We are trying to identify how much of our data is impacted by the latest timestamp bug. I was wondering if there was a query that used regex to search _raw for events that have 2 digit years. This will greatly help us analyze the risk of doing a last minute production upgrade...
Hi jordanking1992,
I posted that in the slack channel #splunky2k
channel:
index=* TERM(19)
| regex _raw="[\\\/\|-](19)"
| rex "(?<myField>[^\s]+19)"
| search myField!="*2019*"
| stats count by index sourcetype
It later got this little enhancement:
index=* TERM(19)
| eval sample=substr(_raw,0,128), search="index=".index." sourcetype=".sourcetype." TERM(19)"
| regex sample="(((?:^|\D)\d{1,2}[-\/]\d{1,2}[-\/]19[^\d])|((?:^|\D)19[-\/]\d{1,2}[-\/]\d{1,2}[^\d])|((?:^|\D)\d{1,2}\s[-\/]\s\d{1,2}\s[-\/]\s19[^\d])|((?:^|\D)19\s[-\/]\s\d{1,2}\s[-\/]\s\d{1,2}[^\d])|((?:^|\D)([a-zA-Z]{3}[- \/]+\d{1,2}[- \/]+19[^:\d]))|((?:^|\D)19[- \/][a-zA-Z]{3}[- \/]\d{1,2}[^:\d])|((?:^|\D)\d{1,2}[- \/]+[a-zA-Z]{3}[- \/]+19[^:\d]))"
| stats count last(sample) as sample by search
Please be aware that this is a very hungry, resource intensive search!
Hope this helps ...
cheers, MuS
UPDATE modifications to the regex and the substr()
uses the first 128 characters of the event.
You can use this search to find potentially problematic events.

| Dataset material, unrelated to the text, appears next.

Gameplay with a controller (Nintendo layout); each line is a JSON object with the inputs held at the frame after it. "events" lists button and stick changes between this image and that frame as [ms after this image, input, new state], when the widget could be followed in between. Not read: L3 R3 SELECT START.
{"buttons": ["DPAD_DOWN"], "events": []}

DISClAIMER: This is NOT a guarantee because we have no way to tell with SPL whether Indexers are using datetime.xml
or proper Magic 6
settings. It will show you events that IF the indexers are using datetime.xml
, will be broken without the fix.
index="*" AND sourcetype="*" AND timestartpos="*" earliest=-7d latest=now
| dedup punct sourcetype index
| eval timestr=substr(_raw, timestartpos+1, timeendpos-timestartpos)

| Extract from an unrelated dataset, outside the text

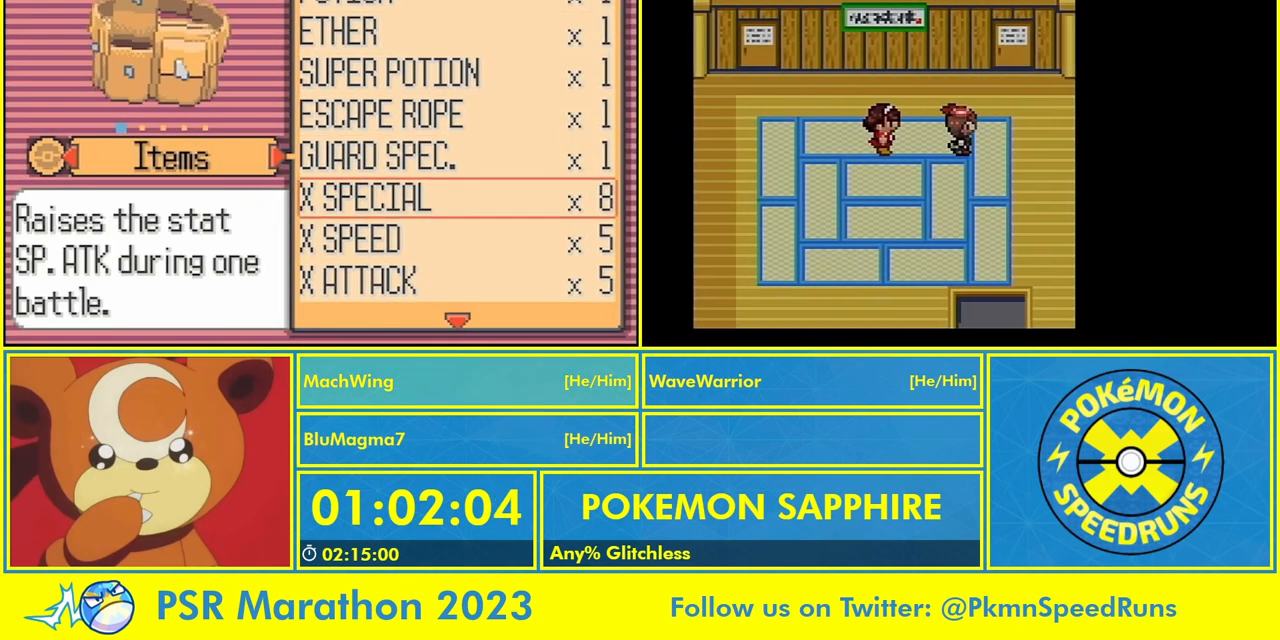
{"buttons": ["DPAD_DOWN"], "events": []}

| regex timestr="(((?:^|\D)\d{1,2}[-\/]\d{1,2}[-\/]19[^\d])|((?:^|\D)19[-\/]\d{1,2}[-\/]\d{1,2}[^\d])|((?:^|\D)\d{1,2}\s[-\/]\s\d{1,2}\s[-\/]\s19[^\d])|((?:^|\D)19\s[-\/]\s\d{1,2}\s[-\/]\s\d{1,2}[^\d])|((?:^|\D)([a-zA-Z]{3}[- \/]+\d{1,2}[- \/]+19[^:\d]))|((?:^|\D)19[- \/][a-zA-Z]{3}[- \/]\d{1,2}[^:\d])|((?:^|\D)\d{1,2}[- \/]+[a-zA-Z]{3}[- \/]+19[^:\d]))"

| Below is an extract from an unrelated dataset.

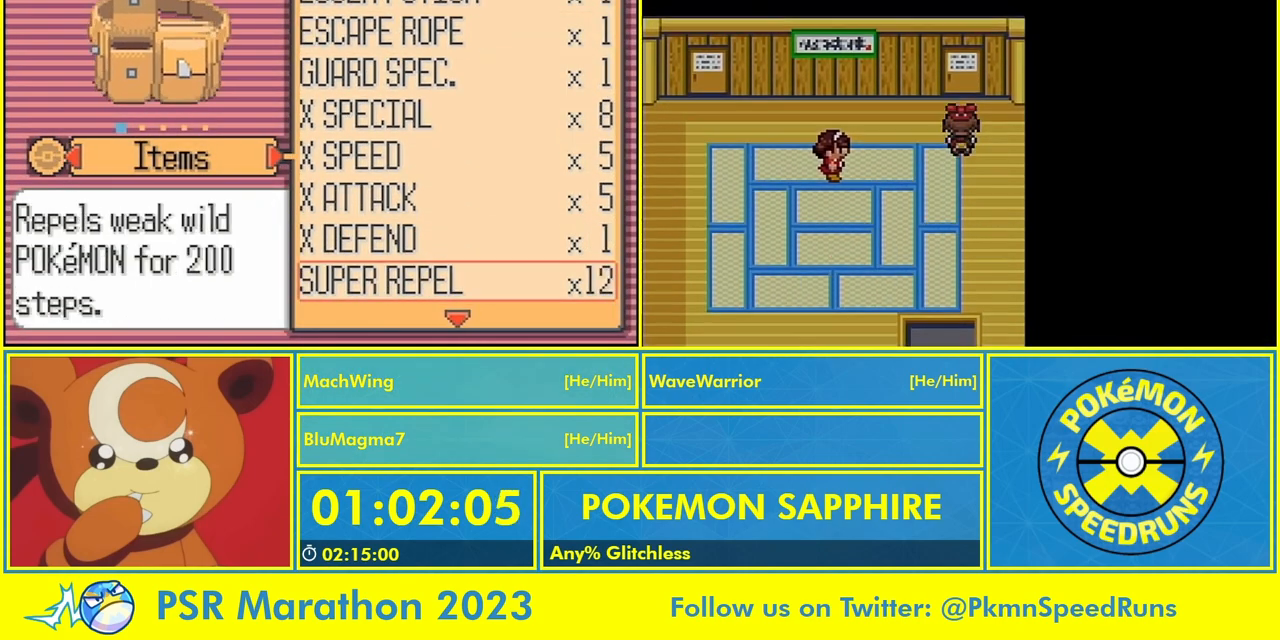
{"buttons": [], "events": [[233, "DPAD_DOWN", "up"]]}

| table punct sourcetype index timestr time*pos _time _raw time*
| stats list(*) AS * BY index sourcetype
If this search returns nothing, then you have nothing to fix. Do note that this search will return the same results BEFORE and AFTER you deploy the fix. It only shows your potential risk, not your actual.
Hi jordanking1992,
I posted that in the slack channel #splunky2k
channel:
index=* TERM(19)
| regex _raw="[\\\/\|-](19)"
| rex "(?<myField>[^\s]+19)"
| search myField!="*2019*"
| stats count by index sourcetype
It later got this little enhancement:
index=* TERM(19)
| eval sample=substr(_raw,0,128), search="index=".index." sourcetype=".sourcetype." TERM(19)"
| regex sample="(((?:^|\D)\d{1,2}[-\/]\d{1,2}[-\/]19[^\d])|((?:^|\D)19[-\/]\d{1,2}[-\/]\d{1,2}[^\d])|((?:^|\D)\d{1,2}\s[-\/]\s\d{1,2}\s[-\/]\s19[^\d])|((?:^|\D)19\s[-\/]\s\d{1,2}\s[-\/]\s\d{1,2}[^\d])|((?:^|\D)([a-zA-Z]{3}[- \/]+\d{1,2}[- \/]+19[^:\d]))|((?:^|\D)19[- \/][a-zA-Z]{3}[- \/]\d{1,2}[^:\d])|((?:^|\D)\d{1,2}[- \/]+[a-zA-Z]{3}[- \/]+19[^:\d]))"
| stats count last(sample) as sample by search
Please be aware that this is a very hungry, resource intensive search!
Hope this helps ...
cheers, MuS
UPDATE modifications to the regex and the substr()
uses the first 128 characters of the event.
Thank you so much. No more headaches!